Might be because of the rejected Charlestown Haul Road. That build was supposed to take 100% of terminal truck traffic off Medford St. by grafting a backdoor into Sullivan via extension off the Schraffts driveway, and shape-shift majority of the trucks that cut Chelsea St. to City Square to the haul road where the somewhat longer distance requires many fewer traffic lights and right-angle turns. That in turn would enforce a measure of GPS discipline for the trucks to funnel towards Massport's preferred get-outta-town routes instead of the choose-your-adventure neighborhood jaunts that prevail today (much like Southie Haul helped thin the herd on spread of neighborhood shortcuts).

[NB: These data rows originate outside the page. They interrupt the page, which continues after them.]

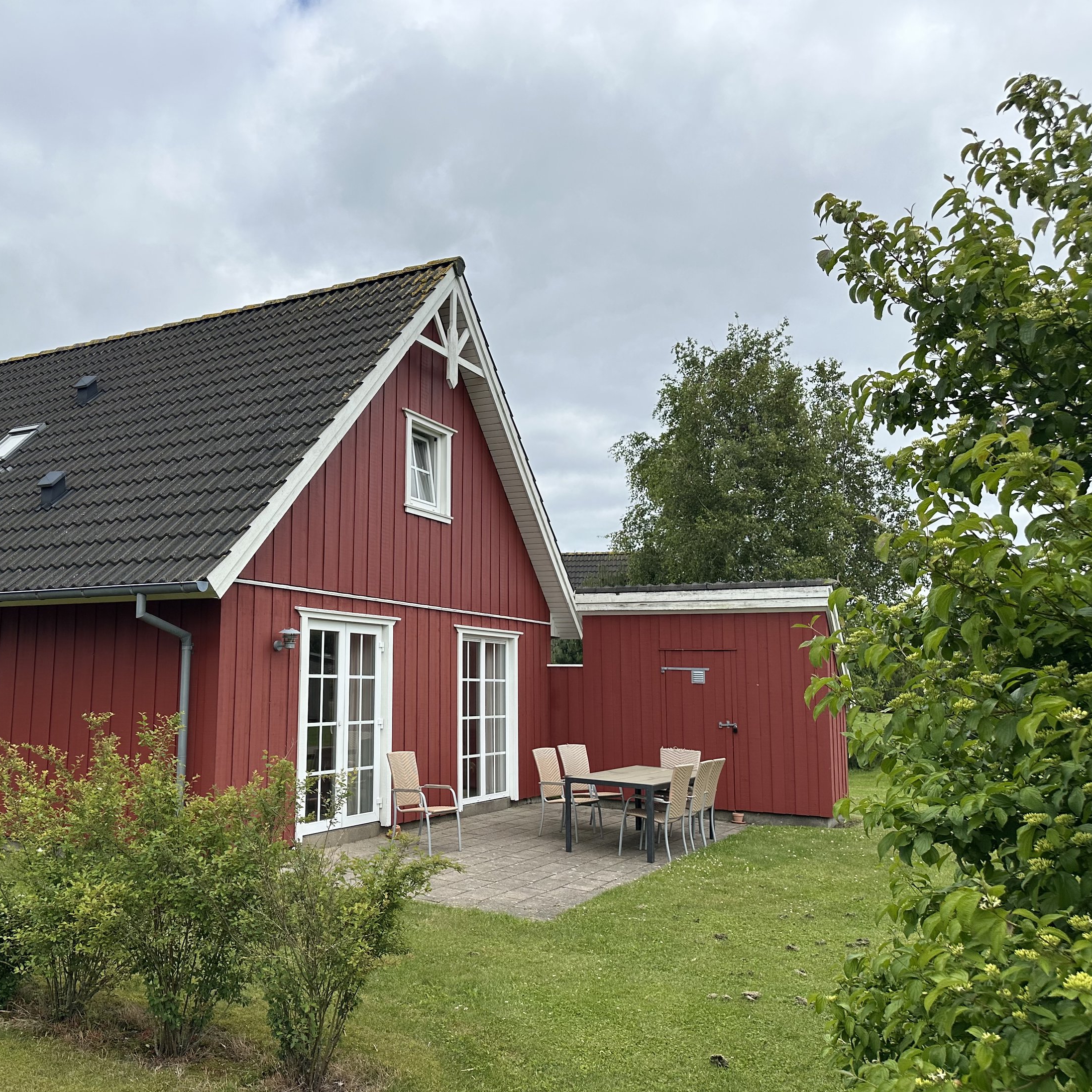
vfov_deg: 55.6
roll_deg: -0.8
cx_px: 367
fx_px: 1035
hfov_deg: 54.5
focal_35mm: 29
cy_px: 559
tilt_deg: +6.0
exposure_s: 1/4184
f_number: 1.78
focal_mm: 6.86
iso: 80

That's definitely an environmental justice consideration for all 12 blocks of residential-facing Medford St. the half-mile west to Sullivan, and the entirety of Chelsea St. to City Square in that map. The neighborhood rejected the Haul Road by getting whipped into a NIMBY frenzy over Sullivan getting 'truck-bombed' when that's really not how this slave-to-the-GPS trucking era works, but the local pols started screeching up a storm before a marble-mouthed Massport could explain that this wasn't as bad as they feared...so communication was fucked from Day 1 and it got predictably turfed. Since there's never been any alternative accommodations proposed after the failure of the Haul Road proposal for reshaping truck loads on Medford/Chelsea at the two entrypoints to the terminal, that wholly explains the 'hot' enviro justice colors on the first few blocks of facing residential by each entrance where the trucks are making their turns.

I'm similarly confused as you are, however, by the terminal itself being lumped in with the same color-coding. The effects & needs are more easily explainable by footnoting the neighborhood blocks most amplified by the terminal traffic outflow issues (and potential fixes therein) rather than lumping it in under the same justice criteria. Simplest explanation: it's just a bad map draw.